* **PROBLEM DETAILS**
Restate the listing below word for word. No picture belongs in the result.

^^^^^^^^

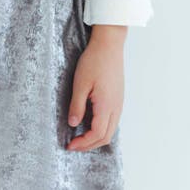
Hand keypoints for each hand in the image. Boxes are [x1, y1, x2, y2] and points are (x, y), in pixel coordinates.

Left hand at [65, 29, 125, 151]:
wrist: (109, 44)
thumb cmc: (94, 61)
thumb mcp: (80, 83)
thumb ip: (77, 106)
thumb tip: (73, 124)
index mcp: (106, 105)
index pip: (97, 134)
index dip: (83, 143)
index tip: (70, 145)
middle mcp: (116, 107)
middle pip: (106, 136)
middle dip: (89, 144)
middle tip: (74, 144)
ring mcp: (119, 102)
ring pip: (110, 129)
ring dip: (96, 137)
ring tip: (81, 136)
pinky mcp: (118, 97)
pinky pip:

^^^^^^^^

* **TASK ANSWER**
Hand keypoints for each hand in the image. Boxes are [x1, y1, x2, y2] and points are (x, y), in pixel coordinates.

Left hand at [65, 29, 125, 151]:
wrist: (109, 44)
thumb cmc: (94, 61)
thumb mcp: (80, 83)
thumb ip: (77, 106)
thumb tip: (73, 124)
index mcp: (106, 105)
index pip: (97, 134)
index dip: (83, 143)
index tip: (70, 145)
middle mcp: (116, 107)
middle pip: (106, 136)
middle dip: (89, 144)
middle tip: (74, 144)
ring mcp: (119, 102)
ring pip: (110, 129)
ring dip: (96, 137)
ring tip: (81, 136)
pinky mcp: (118, 97)
pinky pip:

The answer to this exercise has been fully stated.